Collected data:
==========

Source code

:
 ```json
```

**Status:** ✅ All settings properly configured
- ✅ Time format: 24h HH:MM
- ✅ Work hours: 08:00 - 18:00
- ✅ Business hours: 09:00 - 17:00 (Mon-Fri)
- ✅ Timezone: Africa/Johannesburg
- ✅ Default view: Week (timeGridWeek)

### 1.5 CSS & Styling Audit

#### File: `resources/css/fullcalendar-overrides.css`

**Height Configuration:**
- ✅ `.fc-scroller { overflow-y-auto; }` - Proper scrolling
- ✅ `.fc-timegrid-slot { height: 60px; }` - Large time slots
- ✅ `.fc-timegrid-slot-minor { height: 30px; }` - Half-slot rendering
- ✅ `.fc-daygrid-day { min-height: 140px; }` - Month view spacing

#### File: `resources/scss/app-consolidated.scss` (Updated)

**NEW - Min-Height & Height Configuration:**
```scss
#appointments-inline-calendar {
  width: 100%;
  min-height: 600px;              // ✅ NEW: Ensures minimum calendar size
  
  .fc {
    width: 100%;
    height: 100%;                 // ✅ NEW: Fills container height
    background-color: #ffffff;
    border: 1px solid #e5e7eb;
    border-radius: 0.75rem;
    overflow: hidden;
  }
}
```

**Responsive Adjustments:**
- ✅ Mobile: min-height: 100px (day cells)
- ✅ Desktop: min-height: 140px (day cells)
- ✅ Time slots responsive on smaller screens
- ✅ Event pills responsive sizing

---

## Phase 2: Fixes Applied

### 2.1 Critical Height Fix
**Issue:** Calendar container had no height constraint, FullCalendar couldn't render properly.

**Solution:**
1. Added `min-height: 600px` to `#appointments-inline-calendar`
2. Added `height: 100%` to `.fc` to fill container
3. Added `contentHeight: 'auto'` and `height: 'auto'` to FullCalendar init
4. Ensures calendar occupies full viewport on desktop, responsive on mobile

==========

#### Goal of the exercise
Provide the number of lines in the entries that include "overflow", and no other text.

#### Task result
2